Big Data is obviously built on recording and storing heaps of data. Apart from storaging there is also a need to analyse the data and it is done by either clouds of commercially available personal computers or supercomputers organized in clusters or grids. Cloud services opened the gates for all-inclusive provider data centers, which are holding data on behalf of the subscribers (whom are normally companies with large data volumes).
The avaiability of these huge dumps and the corresponding technological advances however changed the landscape of how intelligence services are thinking. Because of a number of reasons, including the possibility to access larger and larger funds, the nation-states are moving towards a method of working where they collect everything instead of collecting that what is necessary. This method is called “All-Source Intelligence” sometimes, but if you redact the more traditional intelligence disciplines, like the HUMINT, SIGINT and GEOINT, etc. what is left is the “All Data”.
What uses there could be of All Data? Apparently there are novel ways to explore relationships between incoherent data – even real-time, using Activity-Based Intelligence toolsets. This enables an intelligence organization to notice evnets as they are emerging, and for this reason it will be a prized tool.
The other thing to consider is that some information could be valuable even after years, and even the encrypted and as-of-now undecryptable data has its value. Intelligence agencies collect and store huge amounts of possibly interesting data traffic for the future. If new technology or cryptanalytic techniques enable the decryption of these archives, this can have devastating consequences. Imagine critical information about important people, organizations operations or political decisions, decrypted after 20 or 30 years. Many of the involved people would still be alive or even in office.

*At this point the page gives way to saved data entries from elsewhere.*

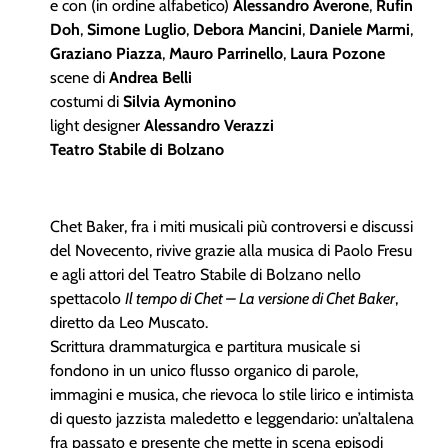
e con (in ordine alfabetico)
Alessandro Averone
,
Rufin
Doh
,
Simone Luglio
,
Debora Mancini
,
Daniele Marmi
,
Graziano Piazza
,
Mauro Parrinello
,
Laura Pozone
scene di
Andrea Belli
costumi di
Silvia Aymonino
light designer
Alessandro Verazzi
Teatro Stabile di Bolzano
Chet Baker, fra i miti musicali più controversi e discussi
del Novecento, rivive grazie alla musica di Paolo Fresu
e agli attori del Teatro Stabile di Bolzano nello
spettacolo
Il tempo di Chet – La versione di Chet Baker
,
diretto da Leo Muscato.
Scrittura drammaturgica e partitura musicale si
fondono in un unico flusso organico di parole,
immagini e musica, che rievoca lo stile lirico e intimista
di questo jazzista maledetto e leggendario: un’altalena
fra passato e presente che mette in scena episodi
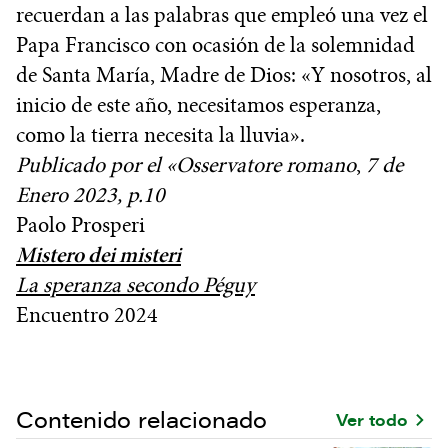
recuerdan a las palabras que empleó una vez el
Papa Francisco con ocasión de la solemnidad
de Santa María, Madre de Dios: «Y nosotros, al
inicio de este año, necesitamos esperanza,
como la tierra necesita la lluvia».
Publicado por el «Osservatore romano
,
7 de
Enero 2023, p.10
Paolo Prosperi
Mistero dei misteri
La speranza secondo Péguy
Encuentro 2024
Contenido relacionado
Ver todo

All Data is often used to host target data to be curved out of the whole data set. This means that if there is a target group with unknown members, we could only possibly have their communications intercepted, if we intercept the communications of everyone. Then as we progress with our investigation, we could ID more and more group members and differentiate the relevant data from the noise. There are also algorithms aimed at finding connections that might presuppose the creation of new and unknown groups of interest.
Usually mining the All Data is done by computational agent-based models (ABM), evaluating past actions and interactions and simulating future actions and interactions of both individual or collective entities such as organizations or groups, with a view to assessing their effects on the security of the country as a whole.